- How to complete this task -
Set down exactly the lines of the records from the top to the line containing "தனித் தமிழ் மாட்சி இந்தி பொது மொழியா 05"; include both.

- Records -
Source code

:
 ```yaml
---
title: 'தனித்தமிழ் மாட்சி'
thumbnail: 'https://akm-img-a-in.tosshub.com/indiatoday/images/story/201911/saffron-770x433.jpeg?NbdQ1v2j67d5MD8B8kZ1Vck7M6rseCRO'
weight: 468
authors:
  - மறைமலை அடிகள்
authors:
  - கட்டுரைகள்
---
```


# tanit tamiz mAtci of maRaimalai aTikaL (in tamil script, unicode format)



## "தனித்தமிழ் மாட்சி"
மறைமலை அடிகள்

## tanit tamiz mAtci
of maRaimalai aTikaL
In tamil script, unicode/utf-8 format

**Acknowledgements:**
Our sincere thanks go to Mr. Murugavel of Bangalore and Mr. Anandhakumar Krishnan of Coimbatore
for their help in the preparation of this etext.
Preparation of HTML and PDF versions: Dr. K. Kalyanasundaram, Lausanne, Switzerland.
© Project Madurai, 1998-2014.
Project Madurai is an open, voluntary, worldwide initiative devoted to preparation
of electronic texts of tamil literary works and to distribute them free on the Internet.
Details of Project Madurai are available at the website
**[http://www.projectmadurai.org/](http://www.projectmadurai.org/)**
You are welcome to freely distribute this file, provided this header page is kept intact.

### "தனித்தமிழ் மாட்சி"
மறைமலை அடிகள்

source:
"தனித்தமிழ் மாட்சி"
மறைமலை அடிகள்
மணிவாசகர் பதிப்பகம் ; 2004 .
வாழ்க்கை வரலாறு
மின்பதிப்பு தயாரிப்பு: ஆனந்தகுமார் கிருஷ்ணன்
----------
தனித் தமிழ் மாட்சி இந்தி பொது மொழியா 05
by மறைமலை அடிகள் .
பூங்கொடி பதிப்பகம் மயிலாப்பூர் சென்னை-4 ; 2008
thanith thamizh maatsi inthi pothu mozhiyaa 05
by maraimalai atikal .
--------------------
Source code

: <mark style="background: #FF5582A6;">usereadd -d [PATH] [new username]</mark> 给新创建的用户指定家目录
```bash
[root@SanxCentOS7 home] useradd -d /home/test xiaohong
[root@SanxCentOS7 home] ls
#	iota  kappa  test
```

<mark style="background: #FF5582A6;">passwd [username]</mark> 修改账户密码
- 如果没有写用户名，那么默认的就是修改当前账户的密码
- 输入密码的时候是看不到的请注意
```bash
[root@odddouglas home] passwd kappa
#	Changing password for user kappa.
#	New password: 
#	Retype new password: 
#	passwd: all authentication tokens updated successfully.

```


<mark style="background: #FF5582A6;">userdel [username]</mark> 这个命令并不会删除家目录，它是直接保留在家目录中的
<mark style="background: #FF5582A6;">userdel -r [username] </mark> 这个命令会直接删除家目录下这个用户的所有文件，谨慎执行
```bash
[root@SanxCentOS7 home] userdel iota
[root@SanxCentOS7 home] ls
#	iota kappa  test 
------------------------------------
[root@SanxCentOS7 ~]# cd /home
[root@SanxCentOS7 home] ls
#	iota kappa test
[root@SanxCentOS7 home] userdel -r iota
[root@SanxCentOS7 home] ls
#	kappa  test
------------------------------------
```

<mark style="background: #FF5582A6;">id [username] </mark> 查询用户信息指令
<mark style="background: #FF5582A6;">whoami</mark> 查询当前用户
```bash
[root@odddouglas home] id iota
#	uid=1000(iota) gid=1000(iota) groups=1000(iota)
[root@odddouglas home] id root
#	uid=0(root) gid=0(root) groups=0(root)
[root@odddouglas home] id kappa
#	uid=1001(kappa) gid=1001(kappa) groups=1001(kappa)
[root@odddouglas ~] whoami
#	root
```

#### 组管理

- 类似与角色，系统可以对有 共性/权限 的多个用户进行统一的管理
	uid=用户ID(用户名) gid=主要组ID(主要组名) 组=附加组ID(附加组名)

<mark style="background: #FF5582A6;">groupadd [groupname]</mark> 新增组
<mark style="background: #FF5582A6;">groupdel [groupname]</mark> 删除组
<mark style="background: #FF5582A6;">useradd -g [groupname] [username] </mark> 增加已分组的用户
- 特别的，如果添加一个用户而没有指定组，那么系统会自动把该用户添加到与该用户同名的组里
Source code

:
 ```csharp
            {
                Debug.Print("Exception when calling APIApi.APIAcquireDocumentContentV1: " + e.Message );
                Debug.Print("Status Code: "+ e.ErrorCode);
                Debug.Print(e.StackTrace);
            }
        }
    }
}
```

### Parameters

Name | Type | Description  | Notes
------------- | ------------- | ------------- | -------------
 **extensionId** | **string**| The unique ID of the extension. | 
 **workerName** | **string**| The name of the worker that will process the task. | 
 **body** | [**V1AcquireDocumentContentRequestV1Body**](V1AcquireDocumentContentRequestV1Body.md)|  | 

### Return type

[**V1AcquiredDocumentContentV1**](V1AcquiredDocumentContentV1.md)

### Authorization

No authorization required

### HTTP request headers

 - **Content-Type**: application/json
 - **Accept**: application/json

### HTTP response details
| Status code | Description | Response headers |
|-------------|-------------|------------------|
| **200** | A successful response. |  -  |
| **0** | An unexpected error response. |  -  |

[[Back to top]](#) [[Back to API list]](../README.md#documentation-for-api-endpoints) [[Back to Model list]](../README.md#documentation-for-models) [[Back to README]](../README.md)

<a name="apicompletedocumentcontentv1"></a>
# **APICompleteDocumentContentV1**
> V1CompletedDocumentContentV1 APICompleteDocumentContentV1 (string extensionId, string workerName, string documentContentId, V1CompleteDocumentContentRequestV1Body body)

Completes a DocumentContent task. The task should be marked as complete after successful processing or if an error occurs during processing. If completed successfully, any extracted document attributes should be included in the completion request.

- Result of the exercise -
Source code

:
 ```yaml
---
title: 'தனித்தமிழ் மாட்சி'
thumbnail: 'https://akm-img-a-in.tosshub.com/indiatoday/images/story/201911/saffron-770x433.jpeg?NbdQ1v2j67d5MD8B8kZ1Vck7M6rseCRO'
weight: 468
authors:
  - மறைமலை அடிகள்
authors:
  - கட்டுரைகள்
---
```


# tanit tamiz mAtci of maRaimalai aTikaL (in tamil script, unicode format)



## "தனித்தமிழ் மாட்சி"
மறைமலை அடிகள்

## tanit tamiz mAtci
of maRaimalai aTikaL
In tamil script, unicode/utf-8 format

**Acknowledgements:**
Our sincere thanks go to Mr. Murugavel of Bangalore and Mr. Anandhakumar Krishnan of Coimbatore
for their help in the preparation of this etext.
Preparation of HTML and PDF versions: Dr. K. Kalyanasundaram, Lausanne, Switzerland.
© Project Madurai, 1998-2014.
Project Madurai is an open, voluntary, worldwide initiative devoted to preparation
of electronic texts of tamil literary works and to distribute them free on the Internet.
Details of Project Madurai are available at the website
**[http://www.projectmadurai.org/](http://www.projectmadurai.org/)**
You are welcome to freely distribute this file, provided this header page is kept intact.

### "தனித்தமிழ் மாட்சி"
மறைமலை அடிகள்

source:
"தனித்தமிழ் மாட்சி"
மறைமலை அடிகள்
மணிவாசகர் பதிப்பகம் ; 2004 .
வாழ்க்கை வரலாறு
மின்பதிப்பு தயாரிப்பு: ஆனந்தகுமார் கிருஷ்ணன்
----------
தனித் தமிழ் மாட்சி இந்தி பொது மொழியா 05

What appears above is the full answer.